My accountant asked me to explain to them whether accountant’s certificate of confirmation has to have any special wording, what it needs to include and to ideally see a copy of some such certificate.

I know a lot of people have applied using self-employment and had to get this certificate, would any of you please, please be able to type or maybe scan and upload their certificate (after crossing out all the personal details of course), it would really help me be more certain about what is required. I know it's a lot to ask to type the entire thing out but I would be eternally grateful! I promise to, if I do get the ILR, write in detail about my experience with paperwork and the inns and outs of it all


----------



## hope786 (Sep 24, 2014)

Is this for the accountants letter?


----------



## ashkevron (May 1, 2012)

Yes, I think so?


----------



## ashkevron (May 1, 2012)

Right, my accountant is (rightfully) on my back regarding this. Would the following satisfy the requirement:

1. Details of the turnover, overheads and profit for the year along with my name and UTR number

2. A heading saying "APPROVAL" or "CERTIFICATE" and under that something along the lines of

"I approve and certify the enclosed financial statement, acknowledge my responsibility for the statement and confirm
that all the information and explanations necessary for their compilation has been supplied."
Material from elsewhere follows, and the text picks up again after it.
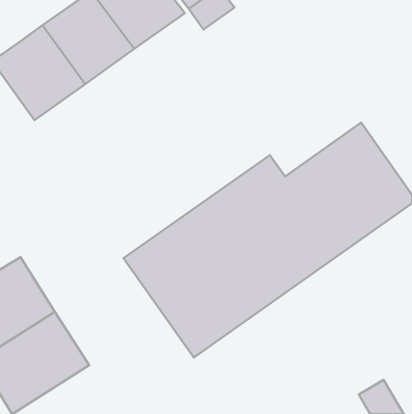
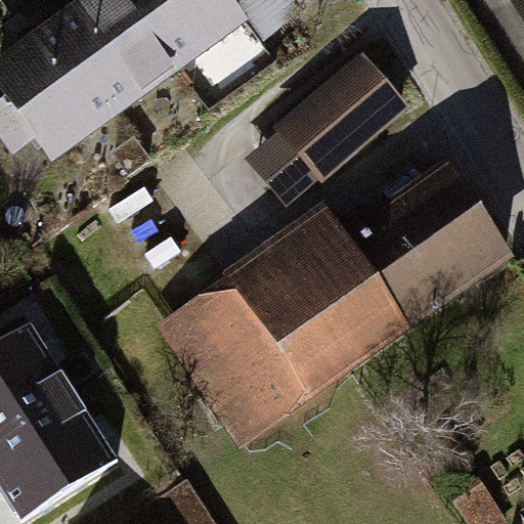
building: none -> [278,62,394,172]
3. My name printed, the date given and my signature to confirm my approval of the statement

4. Below that something like:

UK RSB REGISTERED CHARTERED CERTIFIED ACCOUNTANTS' REPORT ON THE UNAUDITED FINANCIAL STATEMENT

You have approved the financial statement for the full financial year 2013/2014. In accordance with your instructions, we have compiled these 
unaudited accounts from the accounting records and information and explanations supplied to us.

5. Underneath that, the name of the tax centre, along with Chartered Certified Accountants. Signed and stamped with the name and address of the accountancy firm and the UK RSB accountant.

Would this do it?


----------